In retrospect, it all makes sense. Why should the heavily oppressed Libyans not have been quick to learn from their north African neighbours?

Each country has its own unique circumstances but some characteristics are shared by all: the freedom instinct, released like a flood breaking through a dam; the moment the fear of police repression is broken; and the speed with which the firestorm of revolt spread, fanned by the winds of Facebook, Twitter and camera-phones.

But what the uprisings have also exposed are the vulnerabilities at the heart of each of the regimes that ultimately brought about their downfall.

There was the corruption that personified the rule of President Ben Ali and his family and the deep hatred that festered between police and people in Egypt. Now we have discovered something we did not know about the Libyan power structure: it was built on an intricate balance of tribal loyalties bought off with Gaddafi's oil billions. The moment the tribes smelled weakness, some were quick to jump ship. Also Bahrain, another regime that surprisingly began wobbling this week, suffers from an endemic weakness. An ethnic minority has ruled over a majority that feels discriminated against.

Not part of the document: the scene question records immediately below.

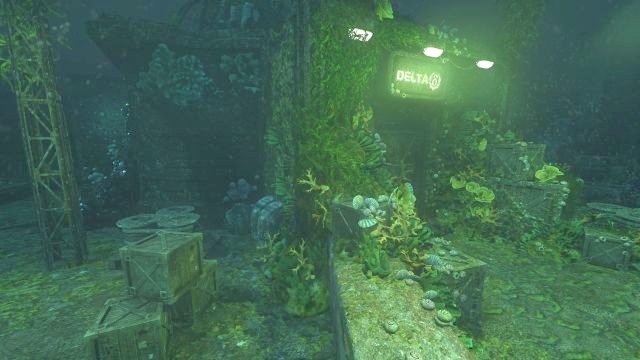
Locate an element on the screen. This screenshot has width=640, height=360. entrance door is located at coordinates (402, 154).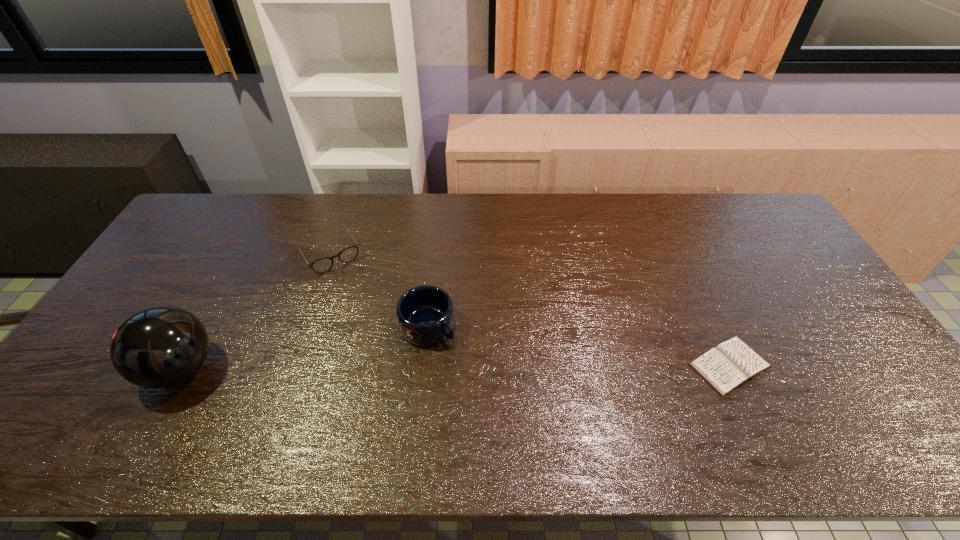
You are a GUI agent. You are given a task and a screenshot of the screen. Output one action in this format:
    pyautogui.click(x=<x>, y=<y>)
    Task: Click on the tallest object
    This screenshot has height=540, width=960.
    Given the screenshot: What is the action you would take?
    pyautogui.click(x=158, y=347)

At what (x,y) coordinates should I click in order to perform the action: click on the leftmost object. Please return your answer as a coordinate pair (x, y). Looking at the image, I should click on (158, 347).

Locate an element on the screen. The width and height of the screenshot is (960, 540). the shortest object is located at coordinates (725, 367).

Locate an element on the screen. The image size is (960, 540). the rightmost object is located at coordinates (725, 367).

What are the coordinates of `the farthest object` in the screenshot? It's located at (322, 265).

At what (x,y) coordinates should I click in order to perform the action: click on the second shortest object. Please return your answer as a coordinate pair (x, y). The width and height of the screenshot is (960, 540). Looking at the image, I should click on (322, 265).

At what (x,y) coordinates should I click in order to perform the action: click on mug. Please return your answer as a coordinate pair (x, y). The width and height of the screenshot is (960, 540). Looking at the image, I should click on (425, 315).

Find the location of a particular element. the second object from right to left is located at coordinates (425, 315).

At what (x,y) coordinates should I click in order to perform the action: click on vacant space situated on the surface of the leftmost object near the finger holes. Please return your answer as a coordinate pair (x, y). This screenshot has height=540, width=960. Looking at the image, I should click on (x=85, y=369).

At what (x,y) coordinates should I click in order to perform the action: click on free region located 0.070m on the surface of the leftmost object near the finger holes. Please return your answer as a coordinate pair (x, y). This screenshot has width=960, height=540. Looking at the image, I should click on (116, 369).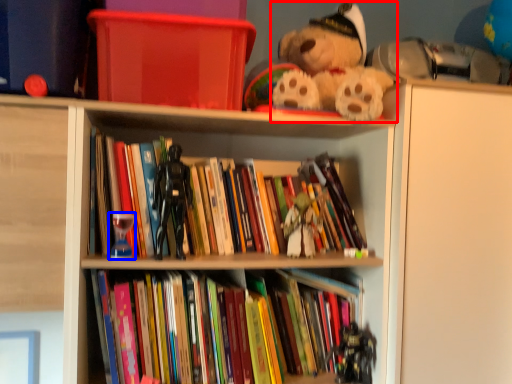
Question: Which point is closer to the camera, teddy bear (highlighted by a red box) or toy (highlighted by a blue box)?

Choices:
 (A) teddy bear
 (B) toy

Answer: (A)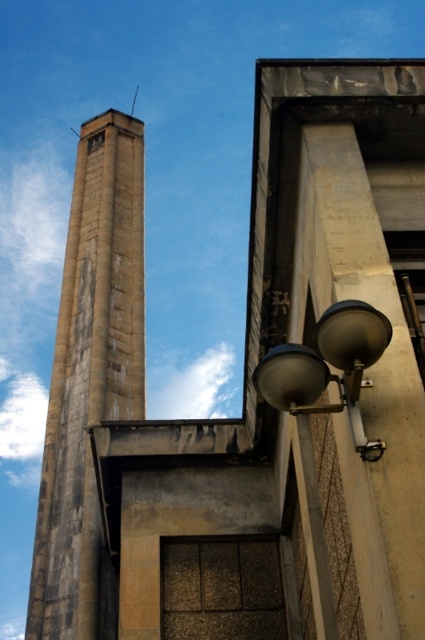
Question: Does concrete tower at left lie behind satin silver lamp at lower right?

Choices:
 (A) no
 (B) yes

Answer: (B)

Question: Is concrete tower at left positioned in front of satin silver lamp at lower right?

Choices:
 (A) no
 (B) yes

Answer: (A)

Question: Which point is farther to the camera?

Choices:
 (A) (342, 324)
 (B) (110, 150)

Answer: (B)

Question: Which object is farther from the camera taking this photo?

Choices:
 (A) satin silver lamp at lower right
 (B) concrete tower at left

Answer: (B)

Question: Does concrete tower at left lie in front of satin silver lamp at lower right?

Choices:
 (A) no
 (B) yes

Answer: (A)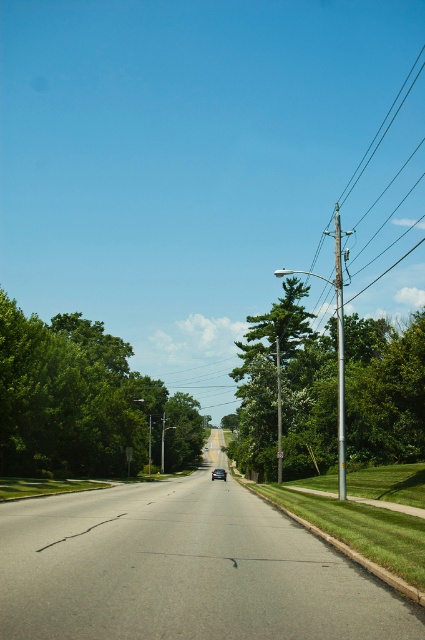
You are a bird looking for a nesting spot. You see the green leafy tree at right and the green leafy tree at left. Which tree would be a better choice for a higher nest location?

The green leafy tree at right is taller than the green leafy tree at left, so it would provide a higher nesting spot for the bird.

You are a delivery drone flying above the suburban street scene. You need to land at the exact point specified by the coordinates point (x=286, y=390). What object will you land on?

The point (x=286, y=390) corresponds to the green leafy tree at right, so you will land on the green leafy tree at right.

It is too early to predict how Libya or Bahrain will play out, but despite Gaddafi's willingness to use degrees of force that Mubarak and Ben Ali were not prepared to consider, it is hard to see how his autocracy will survive for long. And it is almost inevitable that the new Arab revolution will spread. Similar vulnerabilities exist in each of the region's nations.

But the most intriguing question for the West, especially Israel and the US, is: which weakness will bring down Iran?